Four Asean members, including summit host and Asean chair the Philippines, are embroiled in territory disputes with Beijing, which claims almost all of the sea. China has been conducting a programme of island-building on disputed rocks and atolls, heightening concern over freedom of passage in a major global shipping lane carrying $5 trillion of goods each year.
US President Donald Trump on Sunday offered to mediate the dispute, which Asean declared in a draft statement on Monday was “calmer now, [but] we cannot take the current progress for granted.”
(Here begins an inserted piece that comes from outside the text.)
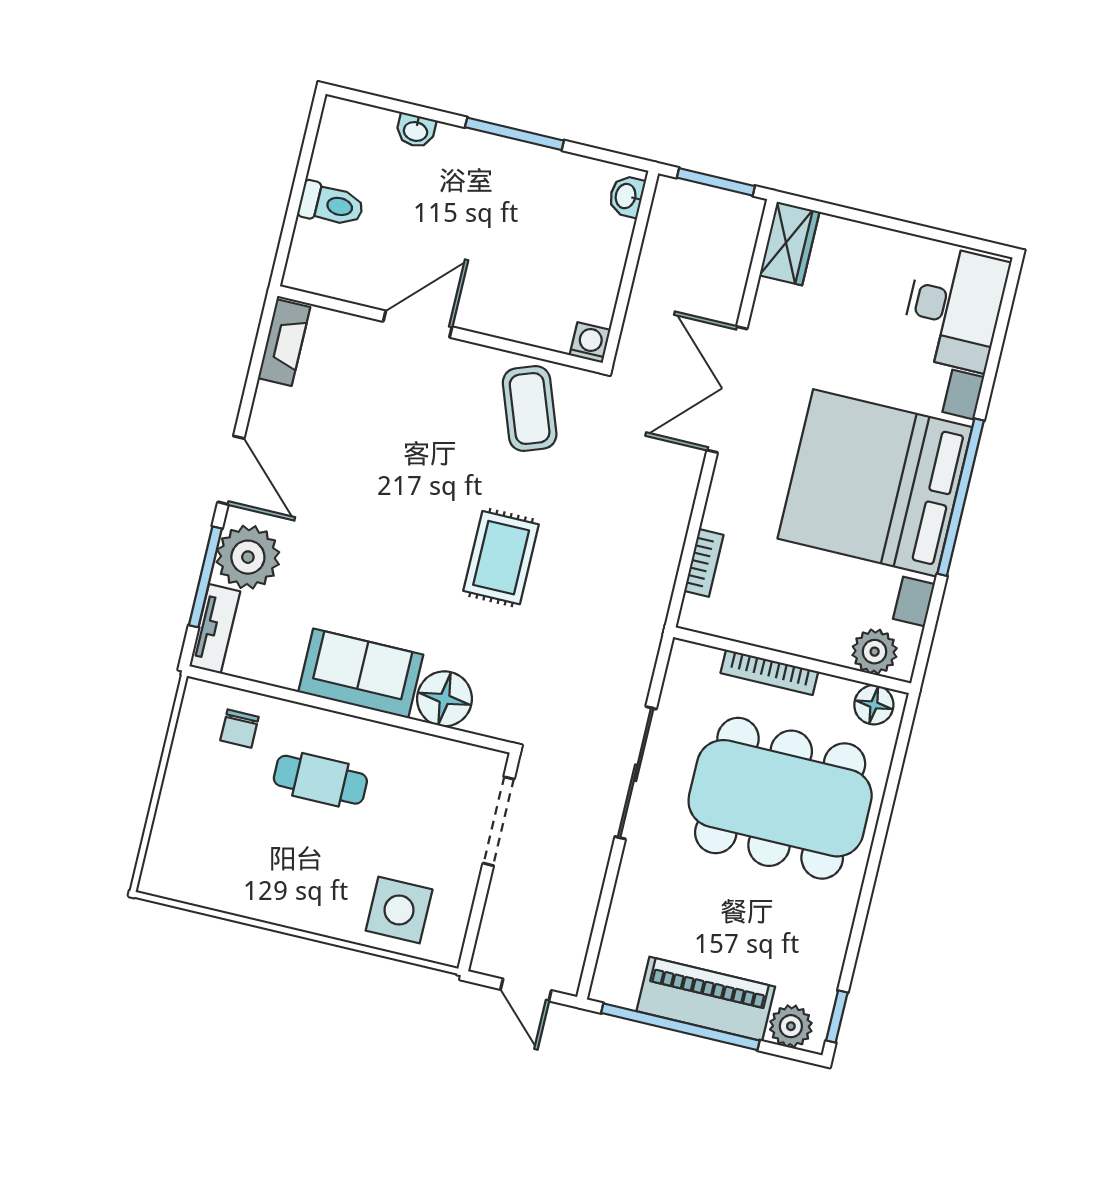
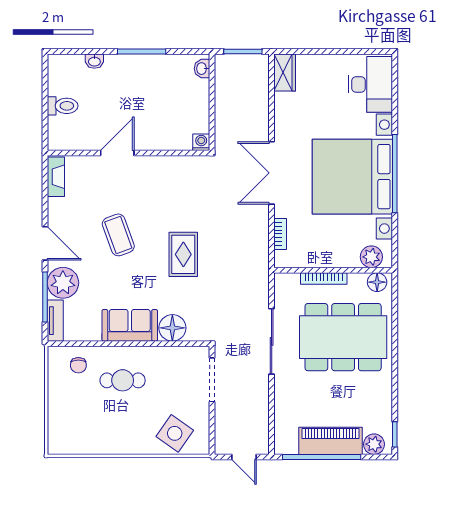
double door: (727, 390) -> (272, 173), moved
coffee table: (530, 409) -> (118, 235), moved
side table: (399, 910) -> (175, 433), turned 35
“I am a very good mediator and a very good arbitrator,” Trump said on Sunday in Hanoi ahead of a meeting with Vietnamese President Tran Dai Quang. “If I can be of help in any way, let me know.” Trump landed in Manila on Monday, on the final leg of his Asia tour. The US navy has conducted regular freedom of navigation exercises in the South China Sea as tensions rise over Beijing’s assertiveness.
Trump’s remark may signal a more proactive US role in finding a solution to one of Asia’s biggest flashpoints.
Asean unity has faltered in the face of the dispute, which China insists should be resolved on a bilateral basis.
On Sunday, visiting Chinese President Xi Jinping reportedly agreed to work with Vietnam on a code of conduct and joint exploitation of oil and gas reserves. The rapprochement came after tensions between Hanoi and Beijing, which parked an oil rig in Vietnamese waters in 2014.
Philippine President Rodrigo Duterte also played down the dispute, suggesting leaders should not discuss the South China Sea.
“The South China Sea is better left untouched, nobody can afford to go to war. It can ill-afford a violent confrontation,” he said. Duterte added that Beijing is guaranteeing “safe passage” for all nations using the South China Sea.
The Philippine leader has grown closer to China since he took office last year.
Asean echoed the conciliatory tone in its statement to the Asean Summit on Monday:
“It is important that we cooperate to maintain peace, stability, freedom of navigation in and over-flight above the SCS [South China Sea], in accordance with international law,” it said.
“It is in our collective interest to avoid miscalculations that could lead to escalation of tensions.”
Taiwan and four Asean member-countries – Malaysia, Vietnam, the Philippines and Brunei – dispute China’s claim to almost the entire sea.
Leaders from China, the United States and seven other nations are joining Asean at their annual summit.